Weird - I went looking for a thread like this to let other brewers know about my latest culture and find myself as the last poster, more than 18 months ago.
Turns out the yeast strain is the same one!
Which means this particular strain is 4 years old and only been used a handful of times.
I made a robust porter wort a while back, no chilled. The cubes have been in the garage for a while now. Decided it was time to brew them for next winter.

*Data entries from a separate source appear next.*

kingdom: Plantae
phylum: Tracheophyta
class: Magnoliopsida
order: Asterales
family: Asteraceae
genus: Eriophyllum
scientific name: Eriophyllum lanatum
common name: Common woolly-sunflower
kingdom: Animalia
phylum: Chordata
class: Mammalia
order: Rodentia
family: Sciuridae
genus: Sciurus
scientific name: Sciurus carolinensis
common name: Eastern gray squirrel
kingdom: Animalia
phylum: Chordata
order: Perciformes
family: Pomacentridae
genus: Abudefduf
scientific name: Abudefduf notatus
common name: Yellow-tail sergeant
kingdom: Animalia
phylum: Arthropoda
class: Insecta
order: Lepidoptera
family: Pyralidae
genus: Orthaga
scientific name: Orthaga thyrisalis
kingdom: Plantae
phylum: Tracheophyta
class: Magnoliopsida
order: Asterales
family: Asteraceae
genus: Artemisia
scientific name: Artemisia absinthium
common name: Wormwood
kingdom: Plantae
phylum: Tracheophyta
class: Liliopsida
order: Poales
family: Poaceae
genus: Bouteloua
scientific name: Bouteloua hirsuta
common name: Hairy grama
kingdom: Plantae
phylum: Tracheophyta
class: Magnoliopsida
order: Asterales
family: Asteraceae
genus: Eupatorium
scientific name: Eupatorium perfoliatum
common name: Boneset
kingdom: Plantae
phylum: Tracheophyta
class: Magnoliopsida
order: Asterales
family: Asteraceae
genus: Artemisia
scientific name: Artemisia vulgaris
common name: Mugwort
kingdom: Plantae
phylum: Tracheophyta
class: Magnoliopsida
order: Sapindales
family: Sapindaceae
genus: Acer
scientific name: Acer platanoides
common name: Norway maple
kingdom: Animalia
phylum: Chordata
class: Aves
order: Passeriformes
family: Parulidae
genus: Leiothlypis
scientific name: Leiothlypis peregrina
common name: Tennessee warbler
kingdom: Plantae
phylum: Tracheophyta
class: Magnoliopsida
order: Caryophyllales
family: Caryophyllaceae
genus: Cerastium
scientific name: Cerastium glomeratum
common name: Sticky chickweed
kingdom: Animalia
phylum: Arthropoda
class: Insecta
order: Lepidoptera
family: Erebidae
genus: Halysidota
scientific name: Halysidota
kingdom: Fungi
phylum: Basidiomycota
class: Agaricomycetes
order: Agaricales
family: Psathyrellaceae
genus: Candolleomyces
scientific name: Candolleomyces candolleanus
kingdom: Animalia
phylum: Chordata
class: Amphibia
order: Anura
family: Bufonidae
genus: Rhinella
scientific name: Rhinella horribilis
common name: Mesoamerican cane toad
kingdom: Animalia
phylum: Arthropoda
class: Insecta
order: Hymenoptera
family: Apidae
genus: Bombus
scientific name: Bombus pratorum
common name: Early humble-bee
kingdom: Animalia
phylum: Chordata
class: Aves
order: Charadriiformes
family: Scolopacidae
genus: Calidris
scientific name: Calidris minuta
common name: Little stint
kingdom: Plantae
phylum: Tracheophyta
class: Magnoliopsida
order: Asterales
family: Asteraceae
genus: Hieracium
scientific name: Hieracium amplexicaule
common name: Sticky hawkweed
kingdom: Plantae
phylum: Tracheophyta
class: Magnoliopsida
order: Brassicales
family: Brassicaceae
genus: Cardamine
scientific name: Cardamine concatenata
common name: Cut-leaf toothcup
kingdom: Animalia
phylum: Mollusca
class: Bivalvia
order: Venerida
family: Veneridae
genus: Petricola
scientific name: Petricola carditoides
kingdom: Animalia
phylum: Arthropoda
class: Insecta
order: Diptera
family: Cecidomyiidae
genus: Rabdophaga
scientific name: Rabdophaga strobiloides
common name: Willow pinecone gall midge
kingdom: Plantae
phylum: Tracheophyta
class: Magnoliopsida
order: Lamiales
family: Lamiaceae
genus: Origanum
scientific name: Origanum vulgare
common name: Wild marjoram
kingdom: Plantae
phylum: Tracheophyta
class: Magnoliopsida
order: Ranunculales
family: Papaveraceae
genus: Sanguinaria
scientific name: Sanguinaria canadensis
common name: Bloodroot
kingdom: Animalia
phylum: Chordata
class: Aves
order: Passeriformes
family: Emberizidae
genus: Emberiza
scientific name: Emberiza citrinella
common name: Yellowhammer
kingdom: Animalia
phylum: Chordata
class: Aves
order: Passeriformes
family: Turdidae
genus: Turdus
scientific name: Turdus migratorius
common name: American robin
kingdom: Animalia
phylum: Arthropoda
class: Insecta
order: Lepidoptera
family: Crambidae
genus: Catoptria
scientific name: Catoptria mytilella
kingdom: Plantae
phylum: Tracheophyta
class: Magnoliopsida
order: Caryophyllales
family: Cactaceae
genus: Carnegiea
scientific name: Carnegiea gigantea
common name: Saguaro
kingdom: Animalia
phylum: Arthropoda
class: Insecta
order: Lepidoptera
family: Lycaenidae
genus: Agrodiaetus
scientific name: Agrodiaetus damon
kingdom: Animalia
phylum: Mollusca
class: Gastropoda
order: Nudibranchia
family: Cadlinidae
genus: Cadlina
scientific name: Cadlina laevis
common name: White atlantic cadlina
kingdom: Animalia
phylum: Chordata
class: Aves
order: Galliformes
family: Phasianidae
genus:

[These days my method is slightly different to the above. I now own a 5L flask & a stir plate and I get my starters as drainings from my MT]
I grabbed the vials from my bar fridge - dated Jan 2010. 
Boiled 4L of starter from my robust porter, directly in flask.
When temps met up, pitched the contents of the vials, and plonked on the stir plate for 24 hours.
No visible signs of krausen after another 24 hours, so just let nature do its thing.
The yeast layer at the bottom was growing every day, so I wasnt worried.
After 6 days I took the SG. Had gone from 1.040 to 1.008, so I pitched it after pouring off the liquid.
After one week in the PV the krausen ring has subsided, but evidence shows 150mm of krausen at some stage.
Glad wrap is still straining to burst, so its still fermenting.
Just goes to show that you can store for a long time and renewing the cultures, while it will keep the viable cell count up, isnt as necessary as some will have you believe.
Everything is going well, sample is good.

Note - all I ever do is grab some sludge from the bottom of the PV, into a few 50mL vials.